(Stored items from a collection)
#####
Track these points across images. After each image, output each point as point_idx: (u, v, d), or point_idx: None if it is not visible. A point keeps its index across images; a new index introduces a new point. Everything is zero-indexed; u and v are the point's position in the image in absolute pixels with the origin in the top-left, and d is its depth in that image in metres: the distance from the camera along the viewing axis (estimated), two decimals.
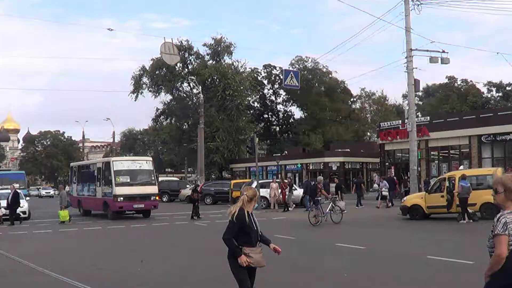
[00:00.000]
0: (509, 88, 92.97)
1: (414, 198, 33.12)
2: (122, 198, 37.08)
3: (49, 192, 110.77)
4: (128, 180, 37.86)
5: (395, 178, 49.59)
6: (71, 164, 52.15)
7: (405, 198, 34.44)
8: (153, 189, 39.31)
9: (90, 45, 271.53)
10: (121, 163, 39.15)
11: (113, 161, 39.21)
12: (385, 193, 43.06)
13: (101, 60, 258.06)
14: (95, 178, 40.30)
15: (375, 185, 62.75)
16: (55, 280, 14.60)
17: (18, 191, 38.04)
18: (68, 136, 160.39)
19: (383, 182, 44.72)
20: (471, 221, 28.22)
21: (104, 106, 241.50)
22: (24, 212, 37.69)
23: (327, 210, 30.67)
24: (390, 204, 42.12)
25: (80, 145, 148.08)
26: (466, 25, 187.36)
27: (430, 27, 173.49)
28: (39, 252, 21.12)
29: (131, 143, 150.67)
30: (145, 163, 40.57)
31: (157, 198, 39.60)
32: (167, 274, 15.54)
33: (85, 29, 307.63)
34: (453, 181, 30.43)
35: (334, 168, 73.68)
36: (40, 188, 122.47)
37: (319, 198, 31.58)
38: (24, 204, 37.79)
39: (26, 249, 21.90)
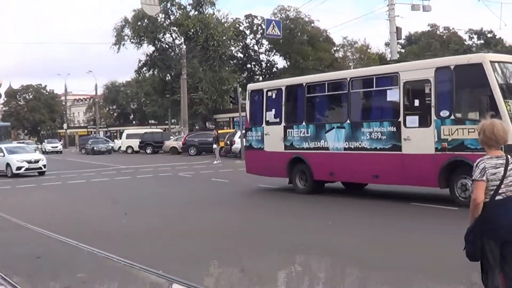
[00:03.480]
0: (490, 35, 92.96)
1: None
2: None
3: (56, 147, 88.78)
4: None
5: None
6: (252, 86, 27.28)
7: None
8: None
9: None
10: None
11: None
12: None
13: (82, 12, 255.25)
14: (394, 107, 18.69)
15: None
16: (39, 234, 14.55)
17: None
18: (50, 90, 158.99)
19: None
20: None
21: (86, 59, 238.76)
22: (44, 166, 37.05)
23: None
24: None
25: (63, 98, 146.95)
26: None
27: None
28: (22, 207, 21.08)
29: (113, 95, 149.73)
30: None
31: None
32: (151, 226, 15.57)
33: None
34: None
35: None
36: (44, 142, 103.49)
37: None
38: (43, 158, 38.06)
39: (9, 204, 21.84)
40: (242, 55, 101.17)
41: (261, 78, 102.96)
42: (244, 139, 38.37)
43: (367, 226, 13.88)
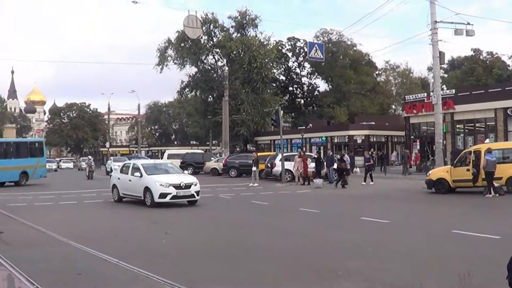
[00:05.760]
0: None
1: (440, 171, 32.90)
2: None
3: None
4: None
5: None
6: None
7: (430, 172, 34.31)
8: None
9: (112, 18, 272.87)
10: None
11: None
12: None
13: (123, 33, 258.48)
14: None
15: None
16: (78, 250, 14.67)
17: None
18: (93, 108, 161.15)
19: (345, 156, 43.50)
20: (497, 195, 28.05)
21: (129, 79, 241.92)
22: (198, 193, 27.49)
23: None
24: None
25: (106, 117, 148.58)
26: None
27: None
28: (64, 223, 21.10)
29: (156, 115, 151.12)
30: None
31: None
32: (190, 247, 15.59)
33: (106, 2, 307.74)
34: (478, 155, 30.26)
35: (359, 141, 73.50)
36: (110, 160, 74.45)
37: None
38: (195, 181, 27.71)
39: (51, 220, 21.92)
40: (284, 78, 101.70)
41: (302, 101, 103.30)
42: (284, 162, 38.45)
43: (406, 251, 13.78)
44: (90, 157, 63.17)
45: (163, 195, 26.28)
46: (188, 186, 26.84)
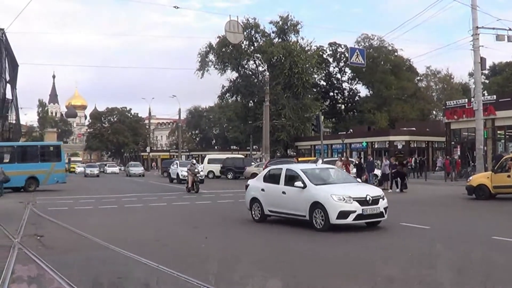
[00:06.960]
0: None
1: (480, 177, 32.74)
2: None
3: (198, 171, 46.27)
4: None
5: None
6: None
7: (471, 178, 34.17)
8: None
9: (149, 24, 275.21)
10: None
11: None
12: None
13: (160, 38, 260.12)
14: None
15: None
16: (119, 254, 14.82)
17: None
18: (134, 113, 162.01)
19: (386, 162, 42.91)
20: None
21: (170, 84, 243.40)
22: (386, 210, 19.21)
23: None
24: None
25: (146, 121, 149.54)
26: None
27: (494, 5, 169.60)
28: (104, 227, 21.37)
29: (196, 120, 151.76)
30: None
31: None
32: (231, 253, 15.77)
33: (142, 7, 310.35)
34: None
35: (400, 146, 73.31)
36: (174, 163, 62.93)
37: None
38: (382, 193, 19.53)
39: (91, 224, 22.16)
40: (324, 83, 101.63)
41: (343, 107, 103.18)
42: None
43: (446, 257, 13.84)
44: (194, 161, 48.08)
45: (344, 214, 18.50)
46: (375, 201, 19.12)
#####
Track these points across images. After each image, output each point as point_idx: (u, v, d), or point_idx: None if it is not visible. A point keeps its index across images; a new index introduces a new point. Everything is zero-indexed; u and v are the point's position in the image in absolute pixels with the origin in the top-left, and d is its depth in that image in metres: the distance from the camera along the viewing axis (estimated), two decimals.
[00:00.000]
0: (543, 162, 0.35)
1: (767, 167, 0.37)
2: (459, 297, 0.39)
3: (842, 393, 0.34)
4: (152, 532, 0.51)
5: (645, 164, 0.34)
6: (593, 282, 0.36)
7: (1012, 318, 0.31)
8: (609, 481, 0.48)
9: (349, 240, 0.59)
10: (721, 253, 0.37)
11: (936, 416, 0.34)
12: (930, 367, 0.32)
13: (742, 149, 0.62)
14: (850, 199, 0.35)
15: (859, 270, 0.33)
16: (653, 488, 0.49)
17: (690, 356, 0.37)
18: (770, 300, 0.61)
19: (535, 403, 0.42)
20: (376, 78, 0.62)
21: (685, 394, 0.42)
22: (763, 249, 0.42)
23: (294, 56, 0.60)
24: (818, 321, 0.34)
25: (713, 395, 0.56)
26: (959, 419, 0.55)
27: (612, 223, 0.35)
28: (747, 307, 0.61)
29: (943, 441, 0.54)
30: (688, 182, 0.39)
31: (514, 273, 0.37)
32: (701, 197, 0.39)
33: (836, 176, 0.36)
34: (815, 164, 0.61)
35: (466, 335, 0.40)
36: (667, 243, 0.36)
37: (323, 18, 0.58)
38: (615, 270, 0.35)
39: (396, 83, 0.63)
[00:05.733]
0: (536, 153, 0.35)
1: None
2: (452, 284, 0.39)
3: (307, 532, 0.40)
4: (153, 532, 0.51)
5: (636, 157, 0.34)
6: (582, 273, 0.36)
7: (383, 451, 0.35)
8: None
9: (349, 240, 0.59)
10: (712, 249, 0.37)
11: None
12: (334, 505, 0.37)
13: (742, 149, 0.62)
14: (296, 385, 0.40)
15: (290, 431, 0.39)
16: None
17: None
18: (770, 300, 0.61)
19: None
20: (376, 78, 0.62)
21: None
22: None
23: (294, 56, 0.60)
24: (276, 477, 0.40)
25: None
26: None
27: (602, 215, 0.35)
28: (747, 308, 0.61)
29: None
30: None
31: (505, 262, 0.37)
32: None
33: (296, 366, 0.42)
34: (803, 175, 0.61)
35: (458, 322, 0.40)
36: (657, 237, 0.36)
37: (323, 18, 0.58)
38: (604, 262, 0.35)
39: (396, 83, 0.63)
#####
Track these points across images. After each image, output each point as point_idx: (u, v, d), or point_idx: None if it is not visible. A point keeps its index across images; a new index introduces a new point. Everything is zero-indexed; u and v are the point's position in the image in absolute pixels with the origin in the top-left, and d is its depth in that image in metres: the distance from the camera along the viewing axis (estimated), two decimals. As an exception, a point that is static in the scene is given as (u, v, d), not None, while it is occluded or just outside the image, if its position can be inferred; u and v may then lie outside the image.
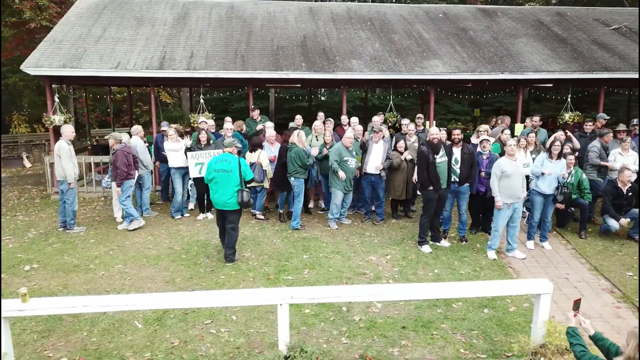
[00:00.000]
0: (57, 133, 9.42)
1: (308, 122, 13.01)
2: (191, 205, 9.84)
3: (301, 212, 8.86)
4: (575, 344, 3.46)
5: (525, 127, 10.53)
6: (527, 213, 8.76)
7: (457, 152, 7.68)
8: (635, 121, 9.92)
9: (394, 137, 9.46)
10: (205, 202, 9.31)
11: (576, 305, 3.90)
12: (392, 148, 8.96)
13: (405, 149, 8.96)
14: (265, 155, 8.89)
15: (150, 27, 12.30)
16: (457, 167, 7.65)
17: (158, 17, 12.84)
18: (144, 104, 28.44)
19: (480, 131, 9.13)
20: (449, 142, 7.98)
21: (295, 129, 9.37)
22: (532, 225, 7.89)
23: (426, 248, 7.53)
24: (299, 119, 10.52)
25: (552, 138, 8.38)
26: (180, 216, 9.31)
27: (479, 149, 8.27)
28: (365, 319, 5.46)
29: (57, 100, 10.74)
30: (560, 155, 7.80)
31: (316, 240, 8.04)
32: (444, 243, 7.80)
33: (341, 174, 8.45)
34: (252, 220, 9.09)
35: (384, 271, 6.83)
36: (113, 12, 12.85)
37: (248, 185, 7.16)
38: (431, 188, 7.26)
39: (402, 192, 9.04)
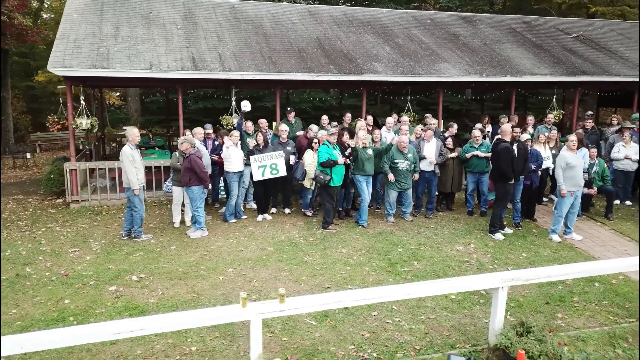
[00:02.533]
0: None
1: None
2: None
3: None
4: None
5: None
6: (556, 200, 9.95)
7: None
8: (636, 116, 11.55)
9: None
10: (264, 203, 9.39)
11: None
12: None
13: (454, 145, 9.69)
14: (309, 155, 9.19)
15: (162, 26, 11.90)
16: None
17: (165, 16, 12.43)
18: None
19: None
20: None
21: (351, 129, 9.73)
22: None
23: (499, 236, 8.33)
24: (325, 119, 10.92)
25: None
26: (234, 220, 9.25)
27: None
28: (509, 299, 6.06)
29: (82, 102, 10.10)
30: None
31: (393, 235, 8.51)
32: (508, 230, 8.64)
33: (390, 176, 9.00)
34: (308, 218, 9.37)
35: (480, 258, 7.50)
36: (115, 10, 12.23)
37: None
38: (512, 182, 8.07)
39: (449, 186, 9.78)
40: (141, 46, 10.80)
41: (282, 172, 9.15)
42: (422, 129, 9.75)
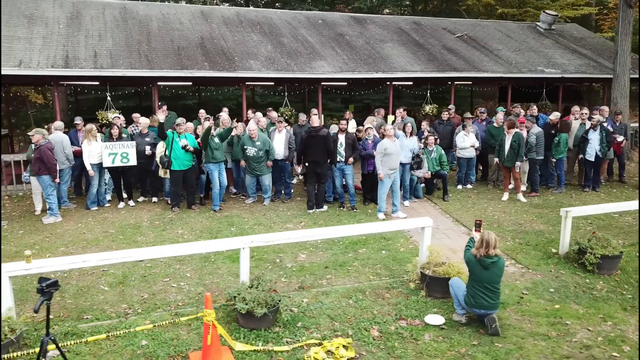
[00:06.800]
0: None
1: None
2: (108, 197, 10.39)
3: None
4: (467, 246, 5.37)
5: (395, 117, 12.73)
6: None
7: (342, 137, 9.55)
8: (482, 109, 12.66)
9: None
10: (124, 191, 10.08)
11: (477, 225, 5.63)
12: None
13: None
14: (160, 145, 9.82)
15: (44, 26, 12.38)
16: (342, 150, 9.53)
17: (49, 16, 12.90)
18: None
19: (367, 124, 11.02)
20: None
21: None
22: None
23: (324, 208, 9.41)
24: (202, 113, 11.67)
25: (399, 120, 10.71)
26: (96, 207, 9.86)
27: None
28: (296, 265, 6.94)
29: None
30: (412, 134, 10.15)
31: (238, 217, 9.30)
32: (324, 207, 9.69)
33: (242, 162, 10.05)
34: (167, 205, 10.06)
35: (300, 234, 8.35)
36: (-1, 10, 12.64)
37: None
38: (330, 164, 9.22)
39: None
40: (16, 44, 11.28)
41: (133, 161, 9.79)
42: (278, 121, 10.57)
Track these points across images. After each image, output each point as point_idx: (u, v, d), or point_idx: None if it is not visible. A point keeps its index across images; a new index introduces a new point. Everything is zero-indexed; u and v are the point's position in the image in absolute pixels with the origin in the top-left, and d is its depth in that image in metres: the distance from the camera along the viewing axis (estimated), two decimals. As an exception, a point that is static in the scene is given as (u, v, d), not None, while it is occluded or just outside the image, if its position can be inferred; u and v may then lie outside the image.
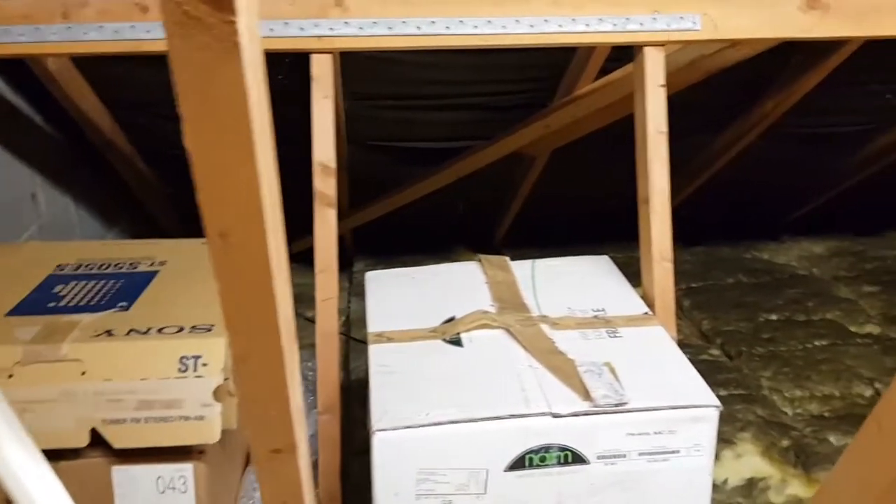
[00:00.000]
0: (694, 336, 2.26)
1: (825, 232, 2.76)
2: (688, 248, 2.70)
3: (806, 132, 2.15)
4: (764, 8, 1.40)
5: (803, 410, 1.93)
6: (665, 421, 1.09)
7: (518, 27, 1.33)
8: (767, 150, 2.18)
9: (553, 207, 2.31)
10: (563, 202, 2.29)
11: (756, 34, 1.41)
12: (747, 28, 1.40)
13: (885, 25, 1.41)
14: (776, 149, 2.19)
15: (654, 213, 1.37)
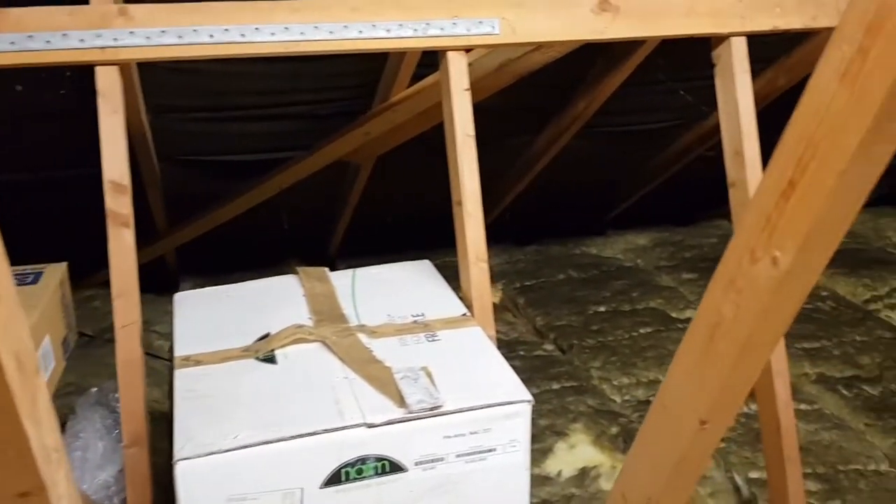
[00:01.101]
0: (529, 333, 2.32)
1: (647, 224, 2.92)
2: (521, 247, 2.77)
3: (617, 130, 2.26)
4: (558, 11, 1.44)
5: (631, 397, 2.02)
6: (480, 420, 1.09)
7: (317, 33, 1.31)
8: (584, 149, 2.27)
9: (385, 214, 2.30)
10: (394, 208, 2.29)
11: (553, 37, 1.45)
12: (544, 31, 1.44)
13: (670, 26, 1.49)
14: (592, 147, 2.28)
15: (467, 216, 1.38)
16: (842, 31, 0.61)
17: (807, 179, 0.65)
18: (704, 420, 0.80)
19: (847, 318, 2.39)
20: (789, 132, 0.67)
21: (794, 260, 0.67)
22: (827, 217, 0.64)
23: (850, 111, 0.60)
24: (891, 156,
#####
## Aim of the task
Return only the lines between the one holding "9: (553, 207, 2.31)" and the one holding "15: (654, 213, 1.37)", inclusive, exactly as they appear above.

## Result of this task
9: (553, 207, 2.31)
10: (563, 202, 2.29)
11: (756, 34, 1.41)
12: (747, 28, 1.40)
13: (885, 25, 1.41)
14: (776, 149, 2.19)
15: (654, 213, 1.37)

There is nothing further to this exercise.